Sorpresa, insieme a una cupa disapprovazione, arrivano dall’Arabia Saudita. «I leader del mondo islamico avrebbero dovuto mostrare rispetto, in occasione di queste sante giornate, e non degradarsi fino a tal punto...» recita un comunicato dell’agenzia di stampa ufficiale di Riad. Sconcerto, ma non manifestazioni di piazza anche in Egitto, mentre gli «orfani» di Saddam, i sunniti delle zone intorno alla sua città natale, Tikrit, promettono vendetta. «Tutti noi siamo pronti a diventare bombe umane» ha detto alla Reuters un giovane di Awja, a nord di Bagdad, interpretando lo stato d’animo di chi ha visto «il martire dell’Islam» con il nodo scorsoio al collo.
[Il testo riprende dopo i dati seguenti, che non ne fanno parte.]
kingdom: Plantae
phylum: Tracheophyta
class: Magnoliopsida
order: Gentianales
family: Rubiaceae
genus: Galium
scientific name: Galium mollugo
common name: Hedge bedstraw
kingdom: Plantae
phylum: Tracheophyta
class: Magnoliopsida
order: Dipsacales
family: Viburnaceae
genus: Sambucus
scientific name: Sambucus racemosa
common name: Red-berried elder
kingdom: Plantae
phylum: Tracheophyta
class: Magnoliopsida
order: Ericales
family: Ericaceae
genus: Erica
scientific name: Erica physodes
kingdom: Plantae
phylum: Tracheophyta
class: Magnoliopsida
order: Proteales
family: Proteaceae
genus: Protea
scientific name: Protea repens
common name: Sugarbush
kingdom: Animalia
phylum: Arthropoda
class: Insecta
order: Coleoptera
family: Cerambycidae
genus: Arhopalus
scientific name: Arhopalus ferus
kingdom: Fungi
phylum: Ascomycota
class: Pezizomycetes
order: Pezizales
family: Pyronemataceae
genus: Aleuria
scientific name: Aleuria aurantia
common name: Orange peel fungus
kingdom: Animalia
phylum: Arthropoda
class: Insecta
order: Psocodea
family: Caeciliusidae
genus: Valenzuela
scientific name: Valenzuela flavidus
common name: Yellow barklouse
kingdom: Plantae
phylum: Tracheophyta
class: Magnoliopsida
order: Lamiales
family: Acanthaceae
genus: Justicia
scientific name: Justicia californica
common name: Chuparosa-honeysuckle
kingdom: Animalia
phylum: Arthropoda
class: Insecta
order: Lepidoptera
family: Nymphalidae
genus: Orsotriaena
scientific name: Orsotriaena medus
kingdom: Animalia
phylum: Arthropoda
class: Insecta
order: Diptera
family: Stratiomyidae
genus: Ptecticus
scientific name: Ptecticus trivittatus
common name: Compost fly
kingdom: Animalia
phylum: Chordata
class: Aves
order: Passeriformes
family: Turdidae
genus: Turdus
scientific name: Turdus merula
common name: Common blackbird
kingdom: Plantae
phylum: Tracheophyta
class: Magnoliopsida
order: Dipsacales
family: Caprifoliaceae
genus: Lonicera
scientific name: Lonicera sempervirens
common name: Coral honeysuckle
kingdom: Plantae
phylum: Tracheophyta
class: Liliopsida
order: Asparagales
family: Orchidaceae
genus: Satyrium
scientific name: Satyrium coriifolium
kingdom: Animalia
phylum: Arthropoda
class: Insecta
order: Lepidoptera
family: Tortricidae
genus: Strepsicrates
Commenti anodini, abbottonatissimi, arrivano dalla Lega Araba, che per bocca di un portavoce parla di un «finale tragico di una triste fase della storia irachena». Ugualmente improntata a prudenza, e tutta compresa dalla volontà di non esacerbare gli animi anche la reazione della Giordania, il cui governo si augura che l’esecuzione «non abbia ripercussioni negative».
Del tutto negativo invece il giudizio di Abdel Bari Atwan, direttore di Al Quds al-Arabi, quotidiano che si stampa a Londra. Atwan si domanda retoricamente chi davvero si sarebbe dovuto issare sul banco degli imputati: «Davvero Saddam Hussein, che ha preservato l’unità del popolo irakeno, o coloro che stanno annegando il Paese in questa sanguinosa guerra civile?»
Il «simbolico sacrificio» del rais avrà ripercussioni negative sulla crisi in atto nel Paese, opinano a Rabat, in Marocco, mentre i capi talebani, in un certo senso, benedicono questa giornata. «Il suo assassinio - ha detto il mullah Obaidullah Akhund - rafforzerà il morale dei musulmani. Il jihad in Irak verrà intensificata e aumenteranno gli attacchi contro gli invasori». Questo pensano anche a Damasco, in Siria, anche se non ci sono commenti ufficiali da parte del governo. Di «omicidio politico», senza mezzi termini, parlano invece i gruppi militanti palestinesi.
Nel panorama di condanna spicca, per contrasto, la soddisfazione del Kuwait, «che festeggia due volte», per dirla col presidente del Parlamento, anche se non c’è stato il tempo di processarlo per l’invasione dell’emirato, e quella (non ostentata, affidata a mezze figure del governo) dell’Iran.